We each have some water with us (if you don’t, you can easily get some from an usher.) In a couple minutes, we’re going to saturate this water with our blessing. And then we’re going to pour some of it into one of the two basins in our two side aisle chapels or into this beautiful baptismal font from 1853. The water that results will be part salt-water, part fresh water, some chlorine, billions of microorganisms. I know for a fact that there will be water from Africa today as well as water from the Jordan River at the spot people say Jesus was baptized. And I know for a fact there will be water from a kitchen faucet in Brooklyn. This water will reflect the diversity of all of us. Combined, it will be something new. And this water we will call holy.
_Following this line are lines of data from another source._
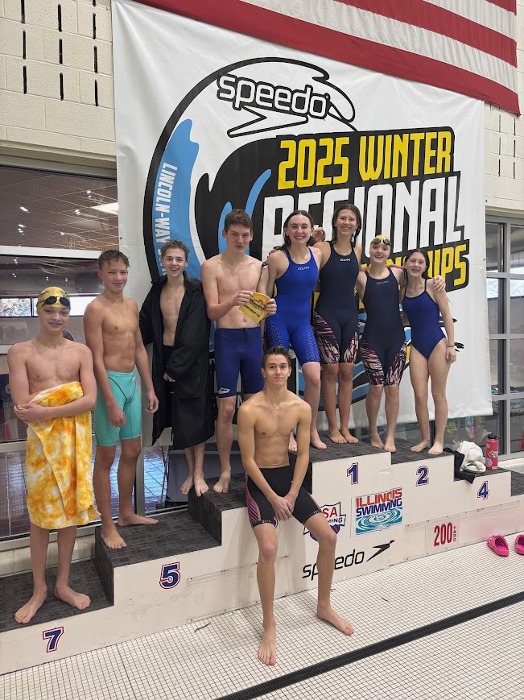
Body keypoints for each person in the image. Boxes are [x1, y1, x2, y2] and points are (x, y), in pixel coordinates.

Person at [238, 346, 354, 666]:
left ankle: (324, 605)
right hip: (260, 484)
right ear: (263, 372)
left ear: (291, 371)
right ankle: (269, 624)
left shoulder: (301, 407)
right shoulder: (249, 409)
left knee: (329, 536)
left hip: (288, 482)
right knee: (269, 549)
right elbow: (247, 461)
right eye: (272, 367)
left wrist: (290, 495)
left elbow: (303, 455)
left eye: (282, 367)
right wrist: (274, 498)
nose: (278, 372)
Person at [8, 287, 98, 624]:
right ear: (39, 311)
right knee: (40, 518)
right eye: (50, 311)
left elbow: (90, 400)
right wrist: (66, 402)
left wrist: (45, 409)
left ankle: (62, 584)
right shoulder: (20, 352)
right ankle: (39, 589)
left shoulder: (81, 352)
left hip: (74, 445)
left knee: (70, 513)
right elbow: (23, 407)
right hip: (42, 449)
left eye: (62, 312)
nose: (57, 318)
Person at [84, 250, 159, 549]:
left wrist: (149, 388)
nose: (119, 278)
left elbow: (139, 348)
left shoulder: (131, 305)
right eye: (112, 272)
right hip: (110, 385)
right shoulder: (95, 309)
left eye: (123, 272)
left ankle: (126, 514)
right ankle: (107, 525)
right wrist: (110, 402)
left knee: (132, 450)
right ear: (101, 274)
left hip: (131, 383)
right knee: (105, 457)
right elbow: (96, 359)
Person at [201, 209, 276, 494]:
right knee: (227, 409)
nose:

What are we going to do with this holy water? Well, first we’re going to boil it. And then we’ll use this water to bless people. We will use it in our baby dedication ceremonies here at First U, right from this baptismal font as it was intended. When we touch that water to a baby’s head, it will transmit the blessing from each of us in this room to the baby. And when one of our gathering is ill or dying, if they would like it, they can also be touched with this holy water and receive our blessing.


Through this holy water, each of us will be able to lovingly give a part of ourselves. We’ll be able to say, “Here. Here’s a little ripple of me that can become a ripple of you. It can connect you more to your source. Because of course I am made of the ripples of everyone and everything that came before me.”


And here’s the coolest part: we’re going to add this water to last year’s holy water, which includes water from several years before. At the end of this year, we’re going to save a little of our holy water to include in next year’s holy water, so each year will also include molecules from each of the past years. If we do this for the next hundred years, your water will still be there, however diluted, taking part in making the blessing. Babies born to people not born yet will receive your blessing. Elderly people in their final days on this earth will receive your blessing. You may even receive the ripples of your own blessing back someday.